This is certainly a question I’ve been pondering for a few weeks since the announcements at VMworld 2018 and where Ray O’Farrell presented ESXi running on an ARM Cortex A72 device. Since my last post covering some VMware news, I’ve been asking – is there any logic in running a hypervisor on an IoT platform and if so, what are the benefits?
It’s Not Raspberry Pi
Despite the presentations to the contrary, we’re not talking Raspberry Pi devices here. Although RPi devices could be used for limited scenarios like vSAN quorum devices, the target platform is 64-bit ARM and likely embedded devices. The VMworld presentation showed two hardware platforms with four running applications. The power of using virtualisation is in enabling fault tolerance for applications that need both high uptime and have limited supportability. In the wind turbines example, minimising the visits to turbines is essential. At the same time, each turbine can’t practically support an entire data centre, so IoT devices based on ARM provide more efficient compute power.
Efficiency vs Management
The balance between platform efficiency and management is the key benefit for considering ESXi at the edge. IoT devices will be low power, low maintenance and potentially embedded devices. But, these devices still need managing. If the expected levels of scale are to be achieved with IoT, then the management problems need to be addressed. We already have millions of devices deployed, such as cameras and sensors. These IoT hardware platforms have no structured way in which to be upgraded and maintained. In fact, many have already been compromised for use as spam emailers and botnets.

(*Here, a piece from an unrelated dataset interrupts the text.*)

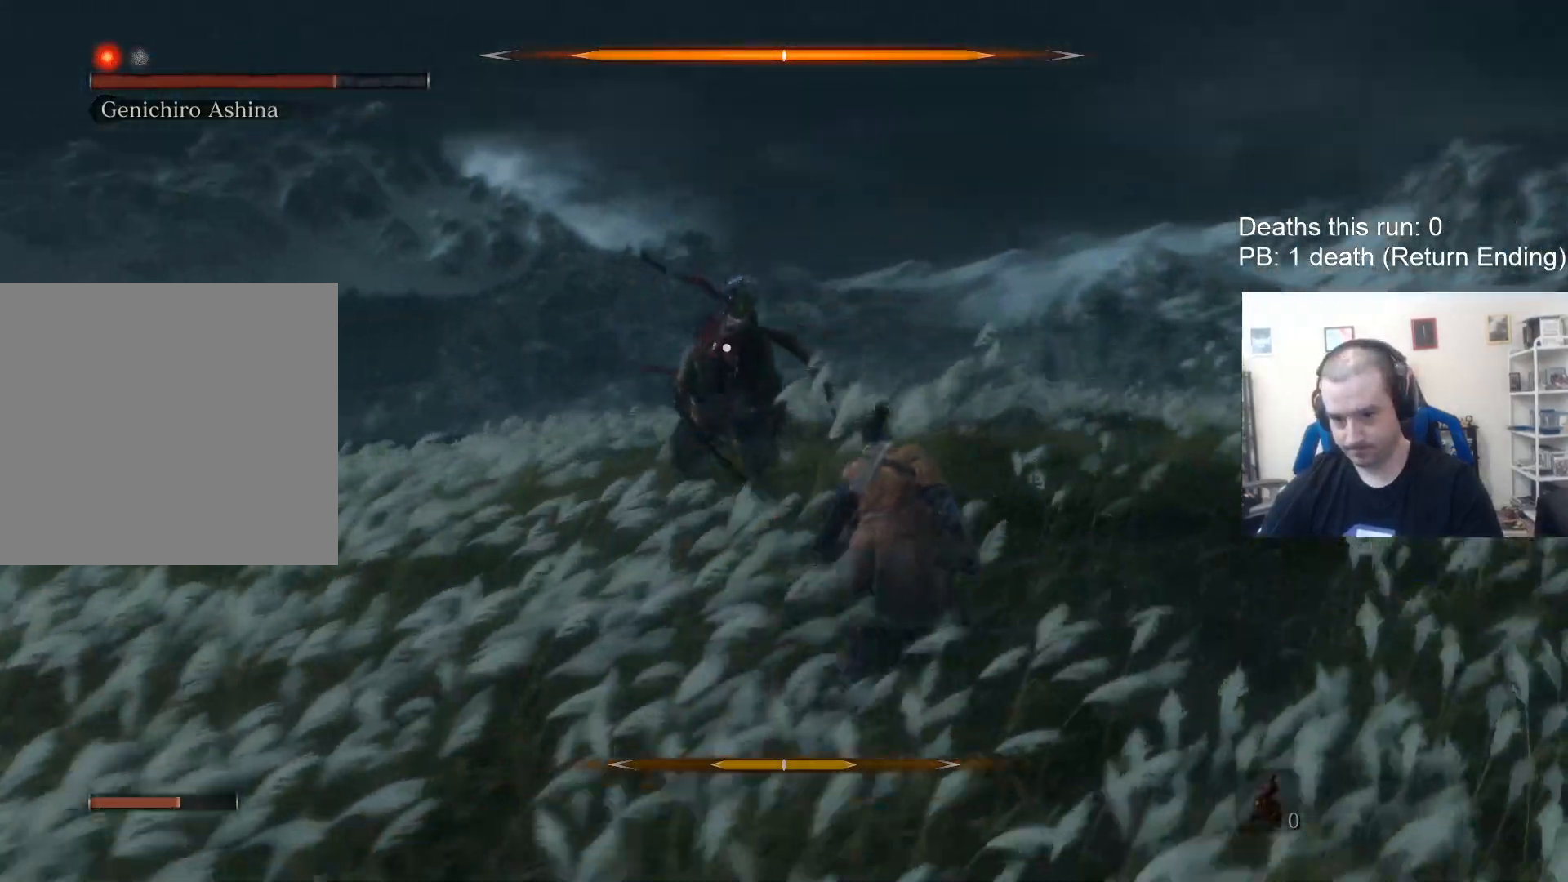
{"buttons": [], "left_stick": "up-right", "right_stick": "center", "events": [[200, "R1", "down"], [333, "R1", "up"]]}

Rather than being excited about the prospect of running ESXi across a range of Raspberry Pis, the real prize here is putting in place a framework for automation, resiliency and support. Low-cost ARM devices can now be configured with extra resiliency, while separating the application from the hardware. The hypervisor can easily be remotely patched on each device, while the application runs on another piece of fallback hardware.
Kubernetes at the Edge?
Of course, the alternative is to provide capabilities to run applications as containers across multiple ARM devices. This has been possible for years with Docker, for example. So what advantage could VMware provide over a container infrastructure? Certainly, the existing management processes remain the same; visualisation through existing tools remains the same too. With lightweight Linux kernels running applications, ESXi could be as efficient as a containerised environment, but with all of VMware’s existing security and management capabilities. Time will tell if containerisation or virtualisation will win out.
The Architect’s View
ESXi on ARM is currently only being previewed as a teaser technology. However, when thinking about it in the way virtualisation wasn’t originally designed (which was a hardware consolidation/efficiency play), but rather as a management tool, the logic makes sense. As always though, this is a limited scenario and other questions abound, specifically how secure networking and data mobility can be implemented. ESXi on ARM may not seem like such a wild idea after all.